According to family lore, Mario has been cooking since he was a toddler, Stephanie said. “His grandmother found him scrambling an egg on the counter. … and he has not stopped since.”
The pasta they are making isn’t just the spaghetti and linguine found in any grocery store pasta aisle. They are making campanelle, radiatori and gemelli from water, real semolina imported from Italy and organic durum from central Illinois.
“If I can’t grow it myself it is not coming in these doors,” Stephanie said.
The biggest difference between the shaped pasta and “sheet” pasta is the addition of eggs. Flat pasta, such as lasagna sheets and linguine, needs the fats from the eggs, Mario said.
The shaped pasta, as it comes out of the Italian-built pasta die, has a rougher texture. It is the texture, along with the shape, that helps sauces cling to it after cooking.
“Pasta with deep grooves is really great with a smoother, thinner sauce,” Mario said.
What shapes they sell, including at The Dole in Crystal Lake and the McHenry market at Veteran’s Park, changes each week.
They also are making sauces from organic tomatoes produced in California. Their sauces are not jarred or canned, but sold frozen in deli containers.
“We have fresh and frozen to maintain the color without any preservatives,” Mario said.
The sauces also change from week to week, except for the “Sunday Sauce.” That is patterned after the “Sunday Gravy” Mario’s grandmother made for the family, but renamed for consumers confused by calling it gravy instead of sauce, Stephanie said.
They have run the business only since May 1, and still are working on where they can grow next. Their plans are to have a monthly direct-to-consumer subscription service, with each pasta related to a region of Italy.
Wholesale sales to area restaurants and more dried pasta on store shelves could come after that.
Their busy season is during the summer and the market season, but all winter they have been making pasta, drying it and getting it ready to package and sell.
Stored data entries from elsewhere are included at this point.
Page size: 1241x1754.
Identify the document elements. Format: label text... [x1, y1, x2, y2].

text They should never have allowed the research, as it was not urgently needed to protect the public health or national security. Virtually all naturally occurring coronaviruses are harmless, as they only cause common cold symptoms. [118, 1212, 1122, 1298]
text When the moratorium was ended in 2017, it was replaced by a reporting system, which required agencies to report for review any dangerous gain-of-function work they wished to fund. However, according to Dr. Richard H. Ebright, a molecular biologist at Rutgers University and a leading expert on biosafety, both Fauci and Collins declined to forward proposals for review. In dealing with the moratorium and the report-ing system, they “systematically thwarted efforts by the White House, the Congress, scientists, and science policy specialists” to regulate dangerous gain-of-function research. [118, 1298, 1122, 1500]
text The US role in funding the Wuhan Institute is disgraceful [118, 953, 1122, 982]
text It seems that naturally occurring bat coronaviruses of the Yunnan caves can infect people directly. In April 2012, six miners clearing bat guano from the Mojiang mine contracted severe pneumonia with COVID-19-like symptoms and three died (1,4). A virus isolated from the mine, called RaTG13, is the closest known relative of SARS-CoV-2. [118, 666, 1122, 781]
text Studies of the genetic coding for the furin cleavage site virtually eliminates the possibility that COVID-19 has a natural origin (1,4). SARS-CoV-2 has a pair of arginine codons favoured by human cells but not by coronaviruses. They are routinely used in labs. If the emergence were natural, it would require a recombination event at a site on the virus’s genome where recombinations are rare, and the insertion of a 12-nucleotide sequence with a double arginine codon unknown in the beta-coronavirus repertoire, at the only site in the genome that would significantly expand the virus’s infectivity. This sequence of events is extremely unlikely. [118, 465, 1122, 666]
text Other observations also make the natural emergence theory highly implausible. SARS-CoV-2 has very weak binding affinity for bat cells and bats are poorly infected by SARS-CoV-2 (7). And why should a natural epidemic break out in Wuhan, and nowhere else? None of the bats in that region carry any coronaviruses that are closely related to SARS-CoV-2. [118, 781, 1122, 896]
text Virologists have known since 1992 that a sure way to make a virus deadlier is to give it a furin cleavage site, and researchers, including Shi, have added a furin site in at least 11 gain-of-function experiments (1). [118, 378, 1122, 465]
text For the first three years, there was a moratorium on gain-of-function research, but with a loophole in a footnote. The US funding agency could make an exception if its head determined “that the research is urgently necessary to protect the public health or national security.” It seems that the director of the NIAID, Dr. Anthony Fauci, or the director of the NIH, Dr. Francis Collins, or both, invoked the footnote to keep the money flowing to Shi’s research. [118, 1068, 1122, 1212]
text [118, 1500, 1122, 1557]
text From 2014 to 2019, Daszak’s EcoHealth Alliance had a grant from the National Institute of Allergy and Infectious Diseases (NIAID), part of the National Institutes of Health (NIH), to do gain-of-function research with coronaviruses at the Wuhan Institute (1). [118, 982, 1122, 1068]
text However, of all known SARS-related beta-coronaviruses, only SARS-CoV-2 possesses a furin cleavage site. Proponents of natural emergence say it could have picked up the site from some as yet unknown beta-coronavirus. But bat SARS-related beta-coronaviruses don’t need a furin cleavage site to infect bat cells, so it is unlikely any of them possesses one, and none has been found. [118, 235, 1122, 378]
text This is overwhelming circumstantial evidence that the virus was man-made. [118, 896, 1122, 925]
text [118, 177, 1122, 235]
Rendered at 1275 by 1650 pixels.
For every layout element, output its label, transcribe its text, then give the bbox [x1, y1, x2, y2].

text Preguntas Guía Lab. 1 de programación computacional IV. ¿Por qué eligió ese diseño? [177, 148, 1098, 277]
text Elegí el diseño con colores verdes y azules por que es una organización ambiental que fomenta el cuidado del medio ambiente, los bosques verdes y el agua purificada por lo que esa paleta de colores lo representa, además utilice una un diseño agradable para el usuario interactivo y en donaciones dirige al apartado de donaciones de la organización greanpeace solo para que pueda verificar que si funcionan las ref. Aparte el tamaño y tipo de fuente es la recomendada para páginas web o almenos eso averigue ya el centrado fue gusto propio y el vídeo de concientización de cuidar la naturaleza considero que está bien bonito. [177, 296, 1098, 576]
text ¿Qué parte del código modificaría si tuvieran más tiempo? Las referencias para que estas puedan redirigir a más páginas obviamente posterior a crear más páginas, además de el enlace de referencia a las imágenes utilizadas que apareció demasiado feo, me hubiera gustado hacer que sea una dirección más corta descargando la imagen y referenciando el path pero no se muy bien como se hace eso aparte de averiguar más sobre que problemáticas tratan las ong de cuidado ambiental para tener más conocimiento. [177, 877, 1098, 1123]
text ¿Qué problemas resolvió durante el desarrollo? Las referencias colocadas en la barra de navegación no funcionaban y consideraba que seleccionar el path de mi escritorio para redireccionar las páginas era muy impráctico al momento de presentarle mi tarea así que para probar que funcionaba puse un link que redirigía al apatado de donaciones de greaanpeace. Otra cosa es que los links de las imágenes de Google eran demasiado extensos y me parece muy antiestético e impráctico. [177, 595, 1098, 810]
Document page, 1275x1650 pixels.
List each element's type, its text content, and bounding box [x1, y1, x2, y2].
Their fresh pasta, also sold at the markets, needs to be cooked or frozen within a few days of purchase.
“Our neighbors love Tuesdays,” Mario said. That is the day they will give away some of the fresh pasta that did not sell over the weekend.
Both Scordatos still work day jobs — Mario running his personal chef business, Home School of Cooking, and Stephanie for an Illinois beer distributor. They don’t see “becoming millionaires” from PastaBar, but they love to share the pasta with their fan base, Stephanie added.
“We want to do this to show how really good food can taste, without being in a restaurant,” she said.